Les principes actifs sur lesquels on travaille sont coûteux à produire, car on les retrouve à de très faibles concentrations, de l’ordre du pourcent ou du pour mille, dans la matière végétale. Ainsi, améliorer de seulement quelques pourcents la teneur en principes actifs peut permettre des rendements en extraction supérieurs, et donc des marges plus élevées. On a la chance de travailler sur des plantes sur lesquelles rien, ou peu, n’a été fait, et qui détiennent de très fortes variabilités génétiques. Ce qui nous permet de réaliser des gains très importants avec des schémas de sélection simples et de courte durée, comme de doubler les teneurs en principes actifs, sur une seule génération de sélection ! Je me souviens d’un exemple particulièrement frappant concernant la digitale laineuse. Elle contient de la digitaline, un stimulant cardiaque. En cinq à six cycles seulement, on a réussi à multiplier par six la teneur en digitaline par rapport à celle de départ ! Les gains s’avèrent donc très importants par rapport à l’investissement. On travaille aussi sur la plante pour mécaniser certaines étapes de production. Peu de travaux ont jusque-là été réalisés sur les plantes qui appartiennent à notre domaine d’intérêt, car il n’y a pas de sélection variétale issue du secteur privé. Les marges de progrès sont donc rapidement très intéressantes et le retour sur investissement très rapide.

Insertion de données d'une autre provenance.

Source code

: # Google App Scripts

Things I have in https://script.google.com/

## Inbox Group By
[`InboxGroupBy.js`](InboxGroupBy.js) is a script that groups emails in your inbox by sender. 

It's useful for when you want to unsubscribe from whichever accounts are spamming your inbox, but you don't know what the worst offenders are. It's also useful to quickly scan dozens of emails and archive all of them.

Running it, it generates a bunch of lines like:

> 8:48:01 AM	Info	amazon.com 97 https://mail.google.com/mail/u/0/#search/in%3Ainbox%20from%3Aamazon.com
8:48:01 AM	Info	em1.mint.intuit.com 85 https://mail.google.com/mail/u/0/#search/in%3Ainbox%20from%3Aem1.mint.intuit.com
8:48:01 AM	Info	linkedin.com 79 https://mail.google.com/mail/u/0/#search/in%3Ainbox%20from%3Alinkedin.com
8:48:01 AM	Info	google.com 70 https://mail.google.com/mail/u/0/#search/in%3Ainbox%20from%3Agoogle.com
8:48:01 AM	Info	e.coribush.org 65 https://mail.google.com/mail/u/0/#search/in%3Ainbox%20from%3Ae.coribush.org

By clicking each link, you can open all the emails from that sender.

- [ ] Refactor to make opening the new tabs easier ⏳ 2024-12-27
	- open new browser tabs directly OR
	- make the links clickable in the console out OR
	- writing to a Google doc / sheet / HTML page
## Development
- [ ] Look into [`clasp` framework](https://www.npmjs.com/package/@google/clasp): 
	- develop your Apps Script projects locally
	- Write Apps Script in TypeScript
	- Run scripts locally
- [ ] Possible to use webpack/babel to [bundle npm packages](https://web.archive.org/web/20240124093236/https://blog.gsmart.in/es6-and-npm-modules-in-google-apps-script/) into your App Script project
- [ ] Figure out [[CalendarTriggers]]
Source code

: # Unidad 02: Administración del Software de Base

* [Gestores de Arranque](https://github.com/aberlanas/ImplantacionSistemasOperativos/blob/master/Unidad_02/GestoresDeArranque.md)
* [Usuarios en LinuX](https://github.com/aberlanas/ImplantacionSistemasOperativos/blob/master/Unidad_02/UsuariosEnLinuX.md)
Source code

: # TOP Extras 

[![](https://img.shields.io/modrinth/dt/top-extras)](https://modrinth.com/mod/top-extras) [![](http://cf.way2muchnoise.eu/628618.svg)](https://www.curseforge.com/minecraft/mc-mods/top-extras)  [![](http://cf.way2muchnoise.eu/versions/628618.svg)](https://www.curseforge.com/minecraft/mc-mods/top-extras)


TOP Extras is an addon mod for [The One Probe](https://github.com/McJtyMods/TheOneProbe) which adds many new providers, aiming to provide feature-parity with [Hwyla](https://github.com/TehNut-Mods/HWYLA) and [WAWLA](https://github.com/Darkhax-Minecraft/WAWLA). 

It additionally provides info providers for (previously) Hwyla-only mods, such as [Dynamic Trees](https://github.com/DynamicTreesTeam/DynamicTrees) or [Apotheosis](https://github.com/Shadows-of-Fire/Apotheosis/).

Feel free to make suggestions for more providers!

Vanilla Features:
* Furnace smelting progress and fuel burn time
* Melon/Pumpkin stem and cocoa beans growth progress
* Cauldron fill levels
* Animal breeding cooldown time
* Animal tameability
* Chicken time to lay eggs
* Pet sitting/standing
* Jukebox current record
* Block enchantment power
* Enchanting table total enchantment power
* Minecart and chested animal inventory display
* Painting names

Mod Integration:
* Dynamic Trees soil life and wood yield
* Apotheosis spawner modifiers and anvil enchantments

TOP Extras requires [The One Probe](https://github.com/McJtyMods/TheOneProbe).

Des plantes sont-elles plus plébiscitées que d’autres ?

Nous avons créé une trentaine de variétés, issues d’une vingtaine d’espèces différentes. Outre ces espèces stratégiques, de nouvelles espèces sont très couramment à l’étude, car les industriels et les producteurs viennent nous voir pour des plantes qu’ils n’ont encore jamais travaillées. En effet, le secteur des plantes médicinales vit des évolutions très rapides. Certaines espèces très à la mode durant quelques années vont tomber dans l’oubli par la suite, car une autre espèce ayant les mêmes principes actifs, mais plus facile à produire, a été identifiée. Pour s’adapter à ces évolutions de marché, la programmation de nos activités de recherche est réalisée par nos adhérents, producteurs et industriels. C’est eux qui sont à même de nous dire si les espèces considérées sont d’un intérêt stratégique majeur ou si ce sont des marchés de niche. Dans le cas de la mélisse et de la valériane officinale, par exemple, ces marchés sont actuellement en augmentation, ce qui s’accompagne d’une demande des producteurs pour optimiser les itinéraires de culture afin d’assurer la compétitivité de la production française. Depuis de nombreuses années maintenant, on travaille sur les plantes à antioxydants qui sont très plébiscitées. La mélisse en contient énormément et, comparativement à l’artichaut et au brocoli, affiche des teneurs quatre fois supérieures. Néanmoins, leur consommation est différente : artichaut et brocolis peuvent être consommés en tant que légumes, mais les extraits de mélisse sont utilisés pour des utilisations plus qualitatives, sous forme d’extraits.